Data entries
—————
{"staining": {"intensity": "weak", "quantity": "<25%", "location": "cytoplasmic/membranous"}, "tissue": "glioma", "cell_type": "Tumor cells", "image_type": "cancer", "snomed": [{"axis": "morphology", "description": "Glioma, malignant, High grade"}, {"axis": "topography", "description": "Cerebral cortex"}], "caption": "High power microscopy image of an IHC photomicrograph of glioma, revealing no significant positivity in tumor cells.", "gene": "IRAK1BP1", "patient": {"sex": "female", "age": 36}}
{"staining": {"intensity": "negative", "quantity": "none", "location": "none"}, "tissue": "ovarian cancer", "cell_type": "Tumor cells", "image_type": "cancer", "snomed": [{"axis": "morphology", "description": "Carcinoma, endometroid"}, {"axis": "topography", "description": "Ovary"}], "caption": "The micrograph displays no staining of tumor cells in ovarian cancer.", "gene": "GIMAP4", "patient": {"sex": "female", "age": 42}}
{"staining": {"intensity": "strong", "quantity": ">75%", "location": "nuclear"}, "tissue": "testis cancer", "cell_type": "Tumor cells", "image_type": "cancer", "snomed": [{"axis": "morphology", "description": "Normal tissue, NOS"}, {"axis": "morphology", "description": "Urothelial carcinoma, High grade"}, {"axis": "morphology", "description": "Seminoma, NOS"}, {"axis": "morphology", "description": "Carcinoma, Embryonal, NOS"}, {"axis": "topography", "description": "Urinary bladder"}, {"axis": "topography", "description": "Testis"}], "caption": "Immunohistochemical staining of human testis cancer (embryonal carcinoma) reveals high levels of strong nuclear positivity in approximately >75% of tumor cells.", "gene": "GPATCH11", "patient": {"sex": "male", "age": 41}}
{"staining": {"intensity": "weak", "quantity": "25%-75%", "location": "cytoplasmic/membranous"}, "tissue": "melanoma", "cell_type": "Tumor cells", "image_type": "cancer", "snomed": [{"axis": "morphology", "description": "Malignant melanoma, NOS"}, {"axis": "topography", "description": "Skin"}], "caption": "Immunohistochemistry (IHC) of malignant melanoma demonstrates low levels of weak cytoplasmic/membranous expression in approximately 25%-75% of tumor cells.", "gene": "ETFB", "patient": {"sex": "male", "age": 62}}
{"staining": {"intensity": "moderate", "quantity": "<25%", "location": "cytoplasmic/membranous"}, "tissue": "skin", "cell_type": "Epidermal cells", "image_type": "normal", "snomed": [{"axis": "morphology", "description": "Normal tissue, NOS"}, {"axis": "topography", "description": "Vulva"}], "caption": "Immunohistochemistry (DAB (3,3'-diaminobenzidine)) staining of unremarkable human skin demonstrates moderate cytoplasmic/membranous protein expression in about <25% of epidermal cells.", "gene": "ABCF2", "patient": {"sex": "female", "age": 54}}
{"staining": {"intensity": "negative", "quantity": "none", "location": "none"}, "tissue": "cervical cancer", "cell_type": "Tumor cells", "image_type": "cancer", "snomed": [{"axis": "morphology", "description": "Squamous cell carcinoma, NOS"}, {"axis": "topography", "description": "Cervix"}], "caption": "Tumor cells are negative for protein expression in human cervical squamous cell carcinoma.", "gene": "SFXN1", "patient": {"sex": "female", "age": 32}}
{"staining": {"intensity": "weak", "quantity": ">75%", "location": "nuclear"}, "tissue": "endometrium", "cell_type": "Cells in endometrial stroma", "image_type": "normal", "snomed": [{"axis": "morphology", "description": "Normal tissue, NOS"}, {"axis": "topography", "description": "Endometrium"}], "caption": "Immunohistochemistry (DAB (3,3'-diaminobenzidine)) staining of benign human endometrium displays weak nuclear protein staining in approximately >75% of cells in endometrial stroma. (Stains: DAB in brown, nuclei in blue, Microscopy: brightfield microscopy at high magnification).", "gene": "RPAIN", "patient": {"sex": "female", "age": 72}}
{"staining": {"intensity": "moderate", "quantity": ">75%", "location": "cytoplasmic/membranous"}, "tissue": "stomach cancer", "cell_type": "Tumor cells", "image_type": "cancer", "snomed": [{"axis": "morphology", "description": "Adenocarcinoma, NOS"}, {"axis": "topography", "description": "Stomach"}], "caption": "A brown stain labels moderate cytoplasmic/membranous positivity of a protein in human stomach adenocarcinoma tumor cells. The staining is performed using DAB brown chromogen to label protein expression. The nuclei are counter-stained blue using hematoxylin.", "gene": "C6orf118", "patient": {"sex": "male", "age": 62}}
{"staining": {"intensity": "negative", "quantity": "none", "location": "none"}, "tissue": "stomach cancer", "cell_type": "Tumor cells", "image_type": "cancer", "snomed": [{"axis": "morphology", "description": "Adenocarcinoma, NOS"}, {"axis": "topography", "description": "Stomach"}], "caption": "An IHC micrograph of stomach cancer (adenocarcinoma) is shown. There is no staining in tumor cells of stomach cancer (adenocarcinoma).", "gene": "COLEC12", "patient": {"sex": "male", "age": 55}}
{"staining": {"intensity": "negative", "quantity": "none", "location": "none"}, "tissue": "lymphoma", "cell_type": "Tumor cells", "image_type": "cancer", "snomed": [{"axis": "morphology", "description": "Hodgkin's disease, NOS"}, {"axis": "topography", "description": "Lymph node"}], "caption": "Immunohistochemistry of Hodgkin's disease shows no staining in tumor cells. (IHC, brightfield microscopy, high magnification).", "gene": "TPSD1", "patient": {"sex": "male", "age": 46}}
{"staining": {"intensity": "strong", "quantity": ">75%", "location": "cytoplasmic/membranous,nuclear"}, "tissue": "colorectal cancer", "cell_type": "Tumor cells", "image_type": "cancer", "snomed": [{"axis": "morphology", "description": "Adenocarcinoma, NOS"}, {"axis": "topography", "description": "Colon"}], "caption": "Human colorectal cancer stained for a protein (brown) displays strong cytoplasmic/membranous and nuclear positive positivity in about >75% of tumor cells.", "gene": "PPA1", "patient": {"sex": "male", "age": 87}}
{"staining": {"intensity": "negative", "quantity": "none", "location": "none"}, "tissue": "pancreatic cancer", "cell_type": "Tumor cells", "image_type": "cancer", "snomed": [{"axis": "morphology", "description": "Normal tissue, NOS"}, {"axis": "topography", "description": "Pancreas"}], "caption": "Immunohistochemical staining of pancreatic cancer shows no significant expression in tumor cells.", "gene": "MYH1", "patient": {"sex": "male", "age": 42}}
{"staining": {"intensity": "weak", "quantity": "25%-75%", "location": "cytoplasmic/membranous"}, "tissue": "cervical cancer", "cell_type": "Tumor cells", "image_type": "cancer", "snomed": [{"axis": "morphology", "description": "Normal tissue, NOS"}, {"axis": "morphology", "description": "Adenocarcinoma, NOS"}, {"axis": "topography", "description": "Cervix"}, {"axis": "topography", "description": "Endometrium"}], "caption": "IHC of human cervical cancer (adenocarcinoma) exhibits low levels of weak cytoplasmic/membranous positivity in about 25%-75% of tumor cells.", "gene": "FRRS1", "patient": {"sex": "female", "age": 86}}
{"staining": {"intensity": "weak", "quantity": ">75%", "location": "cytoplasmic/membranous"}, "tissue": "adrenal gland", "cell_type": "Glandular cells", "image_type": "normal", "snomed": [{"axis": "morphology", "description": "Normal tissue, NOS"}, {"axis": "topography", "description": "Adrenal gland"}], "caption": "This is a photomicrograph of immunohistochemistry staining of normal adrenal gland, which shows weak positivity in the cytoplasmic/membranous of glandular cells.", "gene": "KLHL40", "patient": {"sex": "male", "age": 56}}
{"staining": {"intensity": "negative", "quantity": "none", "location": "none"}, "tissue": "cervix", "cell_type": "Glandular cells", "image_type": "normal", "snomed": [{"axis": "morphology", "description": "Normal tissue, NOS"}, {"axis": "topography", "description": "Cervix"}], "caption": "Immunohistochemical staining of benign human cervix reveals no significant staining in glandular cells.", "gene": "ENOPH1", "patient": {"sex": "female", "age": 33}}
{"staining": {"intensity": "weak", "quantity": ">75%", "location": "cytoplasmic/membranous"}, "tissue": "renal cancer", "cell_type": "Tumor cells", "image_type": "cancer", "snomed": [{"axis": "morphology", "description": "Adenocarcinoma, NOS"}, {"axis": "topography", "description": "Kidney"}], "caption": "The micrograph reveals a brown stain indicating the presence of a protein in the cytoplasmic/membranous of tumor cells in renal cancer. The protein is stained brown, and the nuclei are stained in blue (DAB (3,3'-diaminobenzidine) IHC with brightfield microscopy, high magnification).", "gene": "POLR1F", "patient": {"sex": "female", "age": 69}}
—————
Starting at the line above that contains "micrograph displays no", write out each line exactly until the line that contains "staining of human" has been written, and stop there.

__Finished task__
{"staining": {"intensity": "negative", "quantity": "none", "location": "none"}, "tissue": "ovarian cancer", "cell_type": "Tumor cells", "image_type": "cancer", "snomed": [{"axis": "morphology", "description": "Carcinoma, endometroid"}, {"axis": "topography", "description": "Ovary"}], "caption": "The micrograph displays no staining of tumor cells in ovarian cancer.", "gene": "GIMAP4", "patient": {"sex": "female", "age": 42}}
{"staining": {"intensity": "strong", "quantity": ">75%", "location": "nuclear"}, "tissue": "testis cancer", "cell_type": "Tumor cells", "image_type": "cancer", "snomed": [{"axis": "morphology", "description": "Normal tissue, NOS"}, {"axis": "morphology", "description": "Urothelial carcinoma, High grade"}, {"axis": "morphology", "description": "Seminoma, NOS"}, {"axis": "morphology", "description": "Carcinoma, Embryonal, NOS"}, {"axis": "topography", "description": "Urinary bladder"}, {"axis": "topography", "description": "Testis"}], "caption": "Immunohistochemical staining of human testis cancer (embryonal carcinoma) reveals high levels of strong nuclear positivity in approximately >75% of tumor cells.", "gene": "GPATCH11", "patient": {"sex": "male", "age": 41}}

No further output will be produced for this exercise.